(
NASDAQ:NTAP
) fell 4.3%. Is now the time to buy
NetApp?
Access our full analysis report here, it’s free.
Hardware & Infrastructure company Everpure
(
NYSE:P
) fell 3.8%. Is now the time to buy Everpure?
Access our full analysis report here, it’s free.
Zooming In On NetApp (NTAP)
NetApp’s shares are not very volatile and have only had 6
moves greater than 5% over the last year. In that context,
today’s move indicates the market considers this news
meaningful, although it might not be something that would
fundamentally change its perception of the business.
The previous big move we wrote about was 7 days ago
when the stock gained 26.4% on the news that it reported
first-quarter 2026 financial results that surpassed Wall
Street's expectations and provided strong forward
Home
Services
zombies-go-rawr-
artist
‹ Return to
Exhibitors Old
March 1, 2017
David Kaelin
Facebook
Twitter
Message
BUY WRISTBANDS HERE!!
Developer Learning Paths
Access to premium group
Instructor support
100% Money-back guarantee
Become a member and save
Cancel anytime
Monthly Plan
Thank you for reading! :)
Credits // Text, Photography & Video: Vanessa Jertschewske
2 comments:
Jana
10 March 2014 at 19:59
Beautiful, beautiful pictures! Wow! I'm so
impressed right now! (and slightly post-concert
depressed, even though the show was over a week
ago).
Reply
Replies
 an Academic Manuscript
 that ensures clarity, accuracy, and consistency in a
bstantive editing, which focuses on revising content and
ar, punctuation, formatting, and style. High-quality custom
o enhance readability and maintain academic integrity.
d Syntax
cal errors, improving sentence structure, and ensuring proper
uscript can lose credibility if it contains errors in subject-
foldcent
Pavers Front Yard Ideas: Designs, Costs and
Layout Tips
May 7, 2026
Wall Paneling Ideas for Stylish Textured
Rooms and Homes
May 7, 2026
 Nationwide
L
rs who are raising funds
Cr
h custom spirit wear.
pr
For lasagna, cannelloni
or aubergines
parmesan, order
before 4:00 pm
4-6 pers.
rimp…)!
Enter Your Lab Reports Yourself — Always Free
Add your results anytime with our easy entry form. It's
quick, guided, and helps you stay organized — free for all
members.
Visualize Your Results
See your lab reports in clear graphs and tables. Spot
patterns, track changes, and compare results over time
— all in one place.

#####

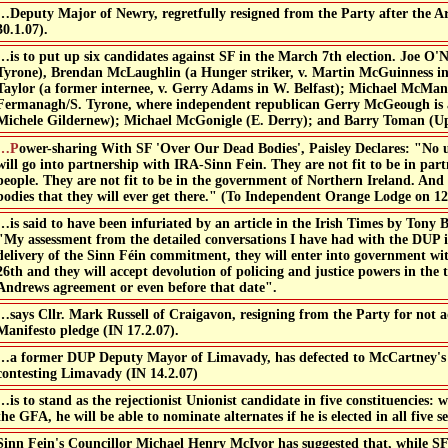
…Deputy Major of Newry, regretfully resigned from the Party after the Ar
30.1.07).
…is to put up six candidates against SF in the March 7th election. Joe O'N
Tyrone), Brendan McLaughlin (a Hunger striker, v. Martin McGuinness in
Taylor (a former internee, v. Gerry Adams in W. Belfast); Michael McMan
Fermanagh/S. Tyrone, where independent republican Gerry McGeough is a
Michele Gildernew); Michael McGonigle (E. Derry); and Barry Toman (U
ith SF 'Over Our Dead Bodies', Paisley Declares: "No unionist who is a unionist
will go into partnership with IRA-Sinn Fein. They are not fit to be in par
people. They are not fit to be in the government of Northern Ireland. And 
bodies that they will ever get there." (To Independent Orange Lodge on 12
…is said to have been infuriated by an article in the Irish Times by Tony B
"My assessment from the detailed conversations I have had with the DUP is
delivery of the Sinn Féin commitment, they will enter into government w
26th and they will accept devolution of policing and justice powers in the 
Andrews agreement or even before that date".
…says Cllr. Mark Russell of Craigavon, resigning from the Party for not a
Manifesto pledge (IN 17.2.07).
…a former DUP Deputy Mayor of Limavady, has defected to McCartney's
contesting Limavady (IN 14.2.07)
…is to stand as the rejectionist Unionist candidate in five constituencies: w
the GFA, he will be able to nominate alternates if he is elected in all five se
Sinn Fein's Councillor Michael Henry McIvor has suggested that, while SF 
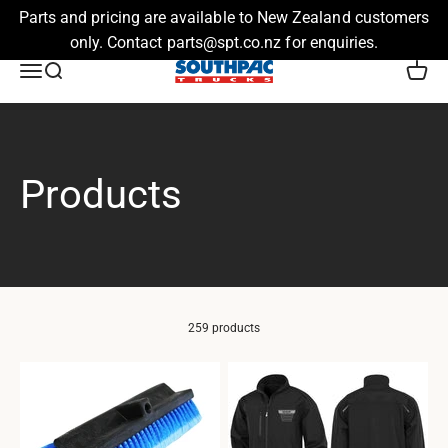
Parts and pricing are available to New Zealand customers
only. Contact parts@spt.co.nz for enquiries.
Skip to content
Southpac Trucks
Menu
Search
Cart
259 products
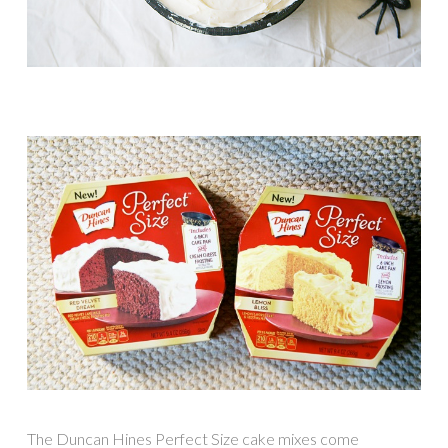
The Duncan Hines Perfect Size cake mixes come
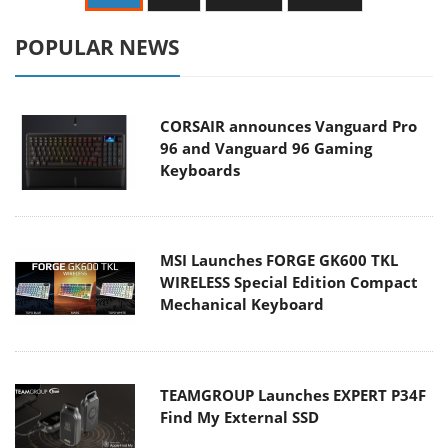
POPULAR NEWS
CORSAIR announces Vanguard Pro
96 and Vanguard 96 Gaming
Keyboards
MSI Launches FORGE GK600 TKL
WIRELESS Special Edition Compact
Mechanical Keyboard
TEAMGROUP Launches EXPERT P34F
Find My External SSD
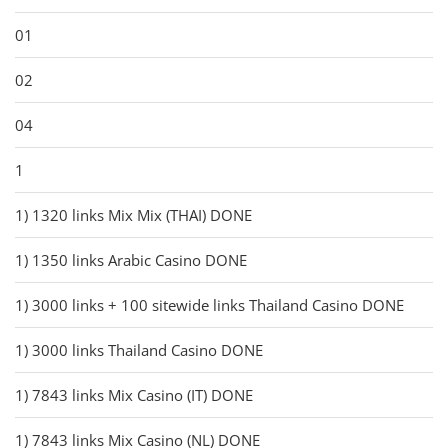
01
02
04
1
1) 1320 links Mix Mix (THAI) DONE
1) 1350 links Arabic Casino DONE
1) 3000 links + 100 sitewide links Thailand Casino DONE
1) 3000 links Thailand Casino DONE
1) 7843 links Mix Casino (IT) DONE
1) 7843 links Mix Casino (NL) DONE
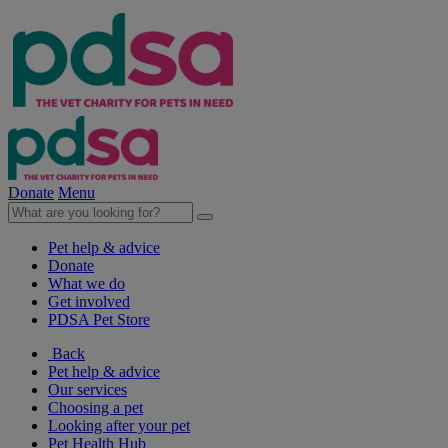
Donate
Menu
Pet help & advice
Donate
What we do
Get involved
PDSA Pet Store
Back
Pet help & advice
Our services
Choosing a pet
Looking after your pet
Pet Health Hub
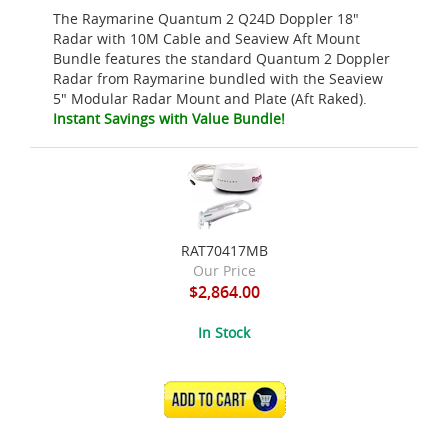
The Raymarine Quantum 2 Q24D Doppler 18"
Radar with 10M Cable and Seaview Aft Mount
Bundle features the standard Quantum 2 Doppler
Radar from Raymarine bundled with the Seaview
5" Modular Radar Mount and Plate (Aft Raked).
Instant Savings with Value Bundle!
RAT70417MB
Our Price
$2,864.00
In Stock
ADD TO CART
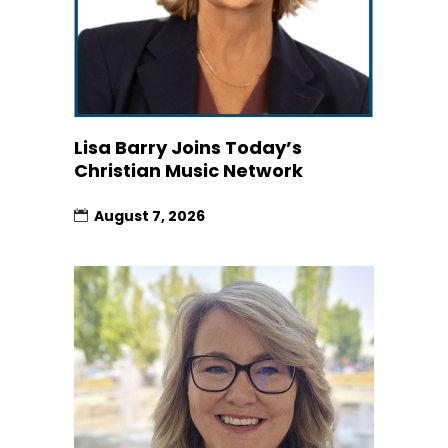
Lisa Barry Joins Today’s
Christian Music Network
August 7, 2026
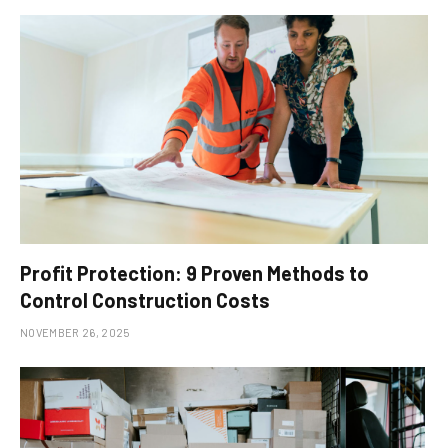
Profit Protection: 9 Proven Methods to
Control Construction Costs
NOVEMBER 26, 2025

#####

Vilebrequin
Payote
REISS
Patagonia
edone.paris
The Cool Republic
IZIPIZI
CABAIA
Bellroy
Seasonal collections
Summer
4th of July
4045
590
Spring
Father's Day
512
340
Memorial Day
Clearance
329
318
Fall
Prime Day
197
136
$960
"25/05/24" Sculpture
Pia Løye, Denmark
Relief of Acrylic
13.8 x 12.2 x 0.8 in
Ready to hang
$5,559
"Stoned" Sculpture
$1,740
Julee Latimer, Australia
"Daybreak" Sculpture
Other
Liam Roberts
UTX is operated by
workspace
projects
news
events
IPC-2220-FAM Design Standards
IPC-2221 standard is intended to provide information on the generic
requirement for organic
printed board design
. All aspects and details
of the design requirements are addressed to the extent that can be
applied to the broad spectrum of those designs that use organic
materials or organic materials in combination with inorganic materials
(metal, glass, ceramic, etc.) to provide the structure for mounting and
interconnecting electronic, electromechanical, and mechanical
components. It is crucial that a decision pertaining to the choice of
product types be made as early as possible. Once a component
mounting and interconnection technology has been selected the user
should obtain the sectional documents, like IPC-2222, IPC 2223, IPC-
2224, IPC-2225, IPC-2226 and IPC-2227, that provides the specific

#####

# Your goal:
Once the line with "the GFA, he" is found above, print it and every line after it through the line with "NOVEMBER 26, 2025", exactly. Pictures stay out.

# The completed task:
the GFA, he will be able to nominate alternates if he is elected in all five se
Sinn Fein's Councillor Michael Henry McIvor has suggested that, while SF 
Parts and pricing are available to New Zealand customers
only. Contact parts@spt.co.nz for enquiries.
Skip to content
Southpac Trucks
Menu
Search
Cart
259 products
The Duncan Hines Perfect Size cake mixes come
POPULAR NEWS
CORSAIR announces Vanguard Pro
96 and Vanguard 96 Gaming
Keyboards
MSI Launches FORGE GK600 TKL
WIRELESS Special Edition Compact
Mechanical Keyboard
TEAMGROUP Launches EXPERT P34F
Find My External SSD
01
02
04
1
1) 1320 links Mix Mix (THAI) DONE
1) 1350 links Arabic Casino DONE
1) 3000 links + 100 sitewide links Thailand Casino DONE
1) 3000 links Thailand Casino DONE
1) 7843 links Mix Casino (IT) DONE
1) 7843 links Mix Casino (NL) DONE
Donate
Menu
Pet help & advice
Donate
What we do
Get involved
PDSA Pet Store
Back
Pet help & advice
Our services
Choosing a pet
Looking after your pet
Pet Health Hub
The Raymarine Quantum 2 Q24D Doppler 18"
Radar with 10M Cable and Seaview Aft Mount
Bundle features the standard Quantum 2 Doppler
Radar from Raymarine bundled with the Seaview
5" Modular Radar Mount and Plate (Aft Raked).
Instant Savings with Value Bundle!
RAT70417MB
Our Price
$2,864.00
In Stock
ADD TO CART
Lisa Barry Joins Today’s
Christian Music Network
August 7, 2026
Profit Protection: 9 Proven Methods to
Control Construction Costs
NOVEMBER 26, 2025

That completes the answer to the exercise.